**Exercise prompt**
An exact reproduction of the records is required, with all pictures omitted.

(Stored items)

------------------------------------------------

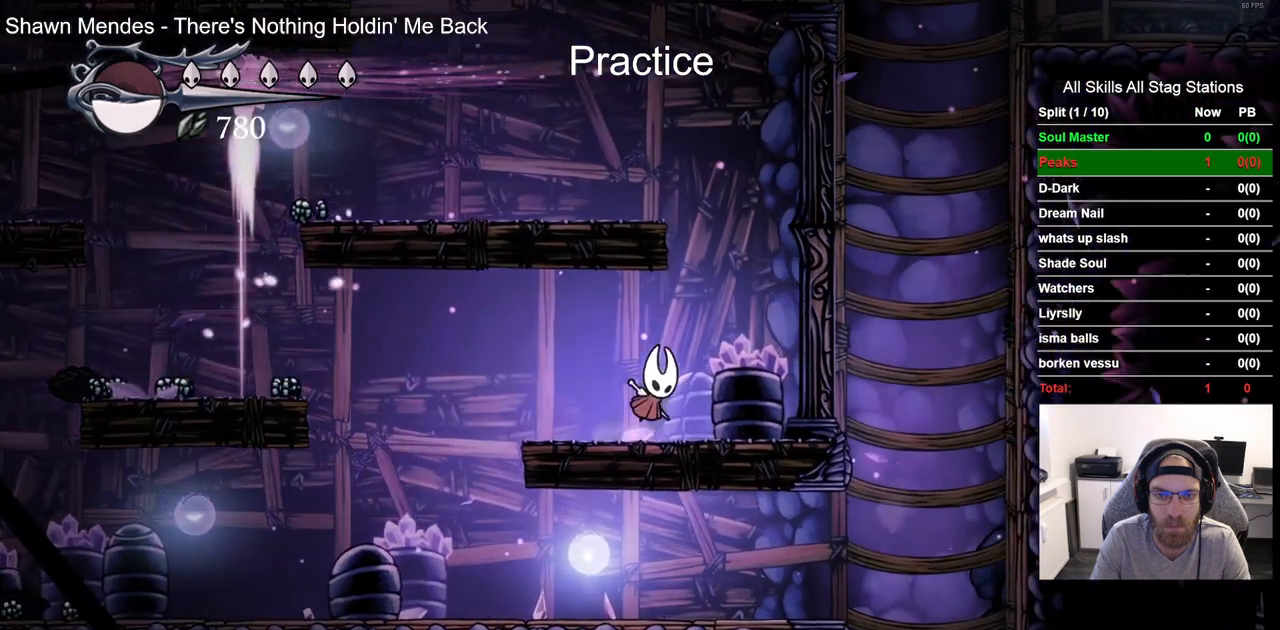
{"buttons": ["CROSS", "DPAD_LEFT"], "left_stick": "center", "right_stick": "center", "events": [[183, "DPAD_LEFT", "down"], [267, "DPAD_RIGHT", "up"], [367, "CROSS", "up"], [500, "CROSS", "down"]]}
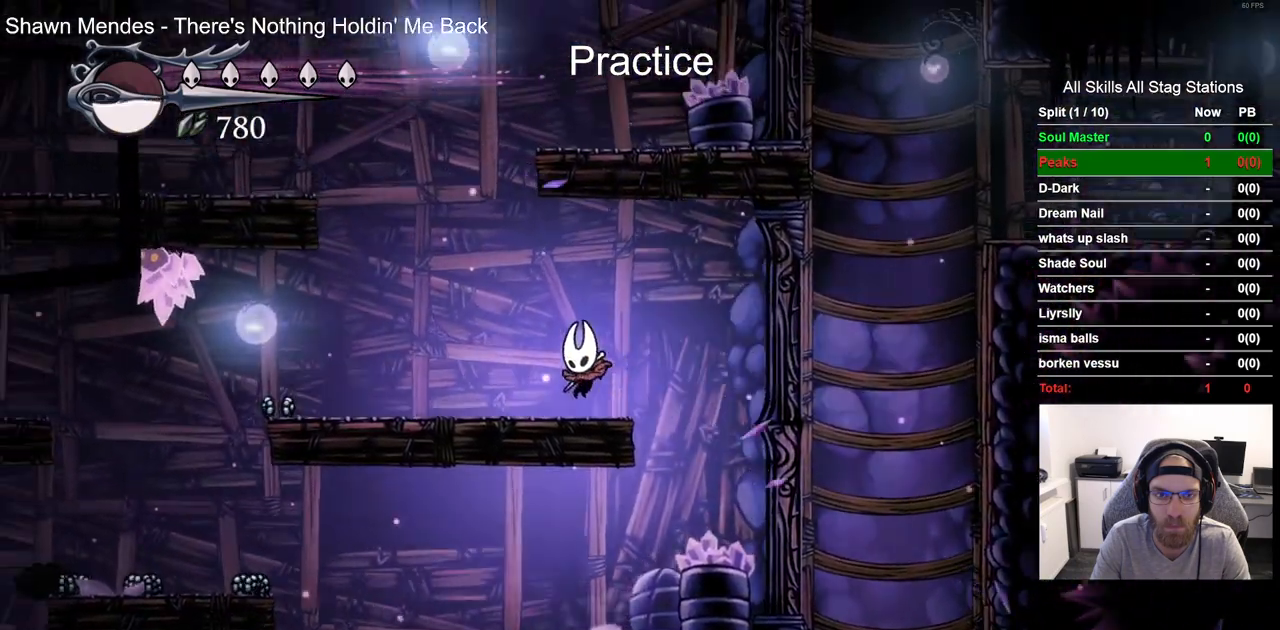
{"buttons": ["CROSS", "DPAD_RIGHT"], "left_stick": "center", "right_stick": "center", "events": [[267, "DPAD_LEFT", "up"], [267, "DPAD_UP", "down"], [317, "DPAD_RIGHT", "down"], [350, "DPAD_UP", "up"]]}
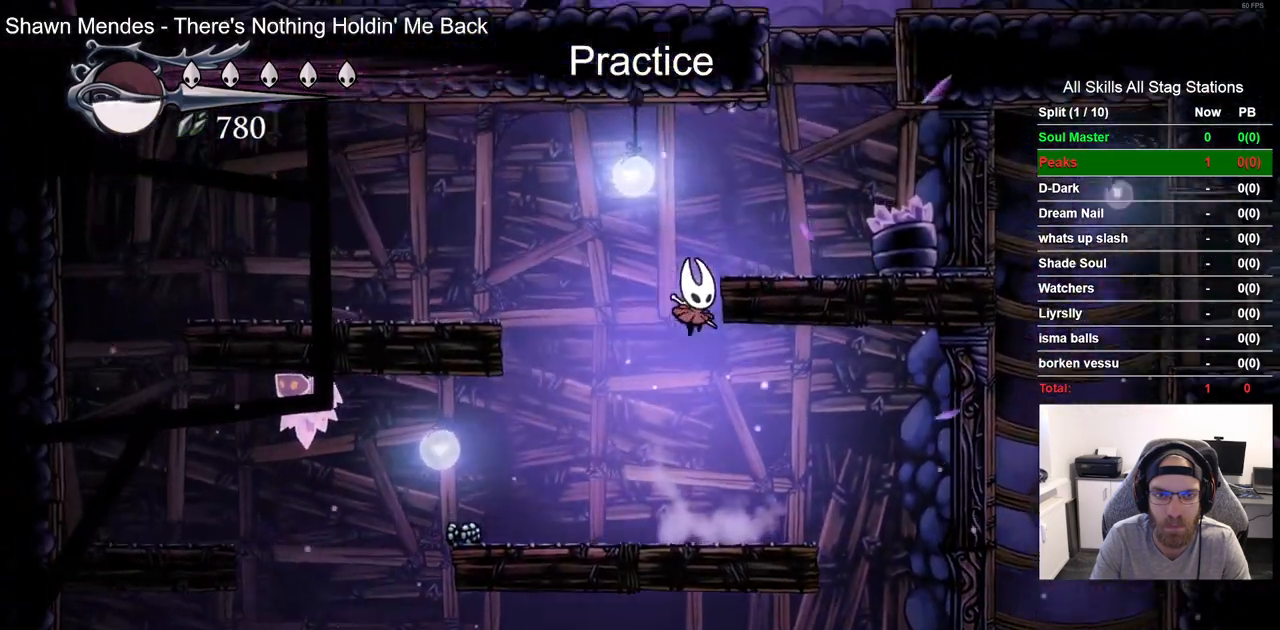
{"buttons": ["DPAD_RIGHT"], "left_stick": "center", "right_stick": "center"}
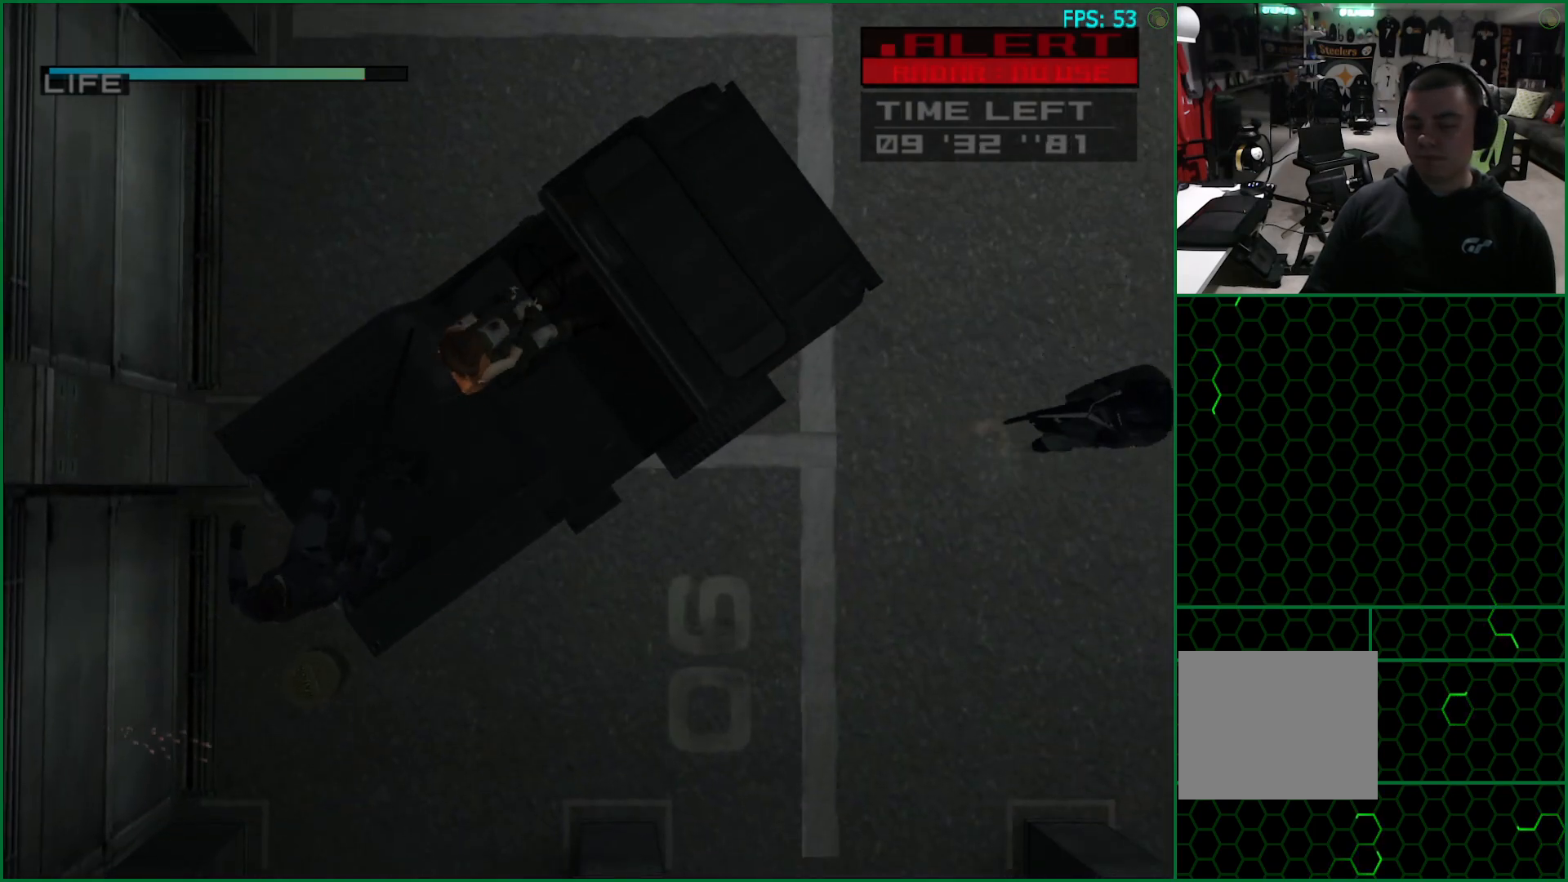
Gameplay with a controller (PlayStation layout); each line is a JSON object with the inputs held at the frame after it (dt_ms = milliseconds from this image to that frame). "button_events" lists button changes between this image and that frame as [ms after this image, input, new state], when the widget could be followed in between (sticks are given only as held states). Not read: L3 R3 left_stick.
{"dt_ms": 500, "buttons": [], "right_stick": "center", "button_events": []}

------------------------------------------------

**Solution**
{"buttons": ["CROSS", "DPAD_LEFT"], "left_stick": "center", "right_stick": "center", "events": [[183, "DPAD_LEFT", "down"], [267, "DPAD_RIGHT", "up"], [367, "CROSS", "up"], [500, "CROSS", "down"]]}
{"buttons": ["CROSS", "DPAD_RIGHT"], "left_stick": "center", "right_stick": "center", "events": [[267, "DPAD_LEFT", "up"], [267, "DPAD_UP", "down"], [317, "DPAD_RIGHT", "down"], [350, "DPAD_UP", "up"]]}
{"buttons": ["DPAD_RIGHT"], "left_stick": "center", "right_stick": "center"}
Gameplay with a controller (PlayStation layout); each line is a JSON object with the inputs held at the frame after it (dt_ms = milliseconds from this image to that frame). "button_events" lists button changes between this image and that frame as [ms after this image, input, new state], when the widget could be followed in between (sticks are given only as held states). Not read: L3 R3 left_stick.
{"dt_ms": 500, "buttons": [], "right_stick": "center", "button_events": []}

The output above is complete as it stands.